How many times have you heard the “stat” that 9/10 businesses fail within the first year?

In reality, the stats for the last 20 years is that there is a 51% of chance of surviving 5 years, and that 10% chance is the chance of you hitting it BIG.

Now looking at these numbers and the potential rewards, it’s not bad at all.

Now my guess is that most businesses that do fail are because people startup companies they are “passionate” about and want to do what they like regardless of what the market is asking for.

They fail to validate their ideas or fulfill an actual need in the marketplace.

These people are the tools I was talking about earlier.

Having said that though, at the end of the day when your business fails, it’s not the end of the world.

You start again and this time you’ll be starting from a position of way more experience and knowledge therefore increasing your odds of being successful in the long run.

On the other hand let’s take a look at the “traditional route”.

The route that your well-intentioned parents and not so well-intentioned corporations have been forcing feeding down your throat since the industrial revolution.

On this route you go to school, get a degree and work for a big corporation as a replaceable cog.

If you’re the ambitious type, then you sacrifice your life, your family, and your health working long hours while playing the political game for the chance to move up a company.

Nevermind the fact that the chances of you moving up high enough that you matter in a corporation is as slim as you succeeding in starting your own business!

Consider the following scenario; you moved up the ladder and are making $450,000 a year as a Vice President.

You got job you always wanted and are working 60–80 hour weeks like a good executive.

You also have the life to match the salary aka you aren’t really saving much.

Now after years of grueling long hours at the office — your company merges with a larger multinational and you lose your job in the layoffs that ensue.

You go from from making $450,000 a year to $0 a year!

That’s a HUGE risk you’re taking!

If you had created a business in the meantime and sold it for whatever amount, put that money in municipal bonds then the chances of you going from $450,000 a year to $0 are almost zero!

Yes you could potentially get another job, but now if what if the economy sucks?

There aren’t many positions open for high-level executives that will pay what you got before. This isn’t like working at McDonalds.

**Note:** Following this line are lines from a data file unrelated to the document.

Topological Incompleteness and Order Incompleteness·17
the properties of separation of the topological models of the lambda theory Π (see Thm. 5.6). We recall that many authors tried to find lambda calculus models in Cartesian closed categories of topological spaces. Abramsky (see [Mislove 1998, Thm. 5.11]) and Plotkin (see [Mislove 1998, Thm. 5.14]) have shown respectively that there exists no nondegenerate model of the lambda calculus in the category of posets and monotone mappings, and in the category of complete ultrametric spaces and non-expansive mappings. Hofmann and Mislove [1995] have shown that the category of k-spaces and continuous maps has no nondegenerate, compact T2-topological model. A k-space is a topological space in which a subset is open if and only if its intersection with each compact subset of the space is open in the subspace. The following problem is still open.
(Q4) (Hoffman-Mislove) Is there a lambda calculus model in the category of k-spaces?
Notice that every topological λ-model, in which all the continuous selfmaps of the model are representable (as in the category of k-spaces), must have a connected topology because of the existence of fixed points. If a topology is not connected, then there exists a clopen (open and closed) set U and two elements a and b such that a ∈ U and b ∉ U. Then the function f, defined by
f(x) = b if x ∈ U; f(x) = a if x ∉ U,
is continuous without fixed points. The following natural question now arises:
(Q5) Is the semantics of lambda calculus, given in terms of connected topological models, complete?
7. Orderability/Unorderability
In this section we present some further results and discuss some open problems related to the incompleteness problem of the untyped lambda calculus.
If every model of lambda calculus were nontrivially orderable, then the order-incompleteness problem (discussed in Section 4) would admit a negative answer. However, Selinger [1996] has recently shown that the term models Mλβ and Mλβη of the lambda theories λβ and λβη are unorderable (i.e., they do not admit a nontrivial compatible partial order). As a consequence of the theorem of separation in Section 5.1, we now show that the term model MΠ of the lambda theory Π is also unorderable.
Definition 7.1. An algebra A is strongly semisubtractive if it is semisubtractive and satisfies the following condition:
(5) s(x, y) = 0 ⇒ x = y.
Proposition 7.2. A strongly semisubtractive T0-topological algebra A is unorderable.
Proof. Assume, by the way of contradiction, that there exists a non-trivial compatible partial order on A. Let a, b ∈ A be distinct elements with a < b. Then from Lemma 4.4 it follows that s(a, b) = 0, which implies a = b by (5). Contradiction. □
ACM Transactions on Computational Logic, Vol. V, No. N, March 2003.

Now let’s take the “safest” bet into account now: you didn’t work your ass off trying to be CEO but instead lived below your means working an average 9–5 job with a RRSP matching plan.

Now you’re doing everything right by the book and investing your hard earning money in the stock market hoping to get the promised “7%” return.

Notice how I said hope, because that’s what you’re doing now.

You’re betting your entire future on something that’s completely out of your control!

You hope the market doesn’t crash when you need to cash out.

You hope that you didn’t get swindled by a slick talking stock broker.

You hope that an emergency won’t come before that’ll take your money out before it can compound itself.

You hope that you bought in a bear market and not a bull market.

You hope that this will be the decade for equities.

You hope that you don’t lose your job and have to dip into your savings?

Taking all of this into account; is it really the safer route?

Doesn’t it make so much more sense to start your own business and make it that way versus going the traditional, “safe” route?

Is trading 5 days for 2 days of your own a smart move?

That’s a rhetorical question — obviously it’s not worth it!

Then why do so many people take this crappy deal?

Years and years of hard wiring in your brain — and “conventional wisdom” — aka what worked well 80 years ago but doesn’t work anymore.

Now the next question is HOW?

How do you rewire years and decades of being told exactly what to do?

Start by understanding you have to be responsible for own success in this world and not play by “their” rules.

Obviously starting your business isn’t for everyone. There’s a lot more involved than just starting and it’s not all that glamorous.

No what path you do take — be aware that there is no “safe” way to play it.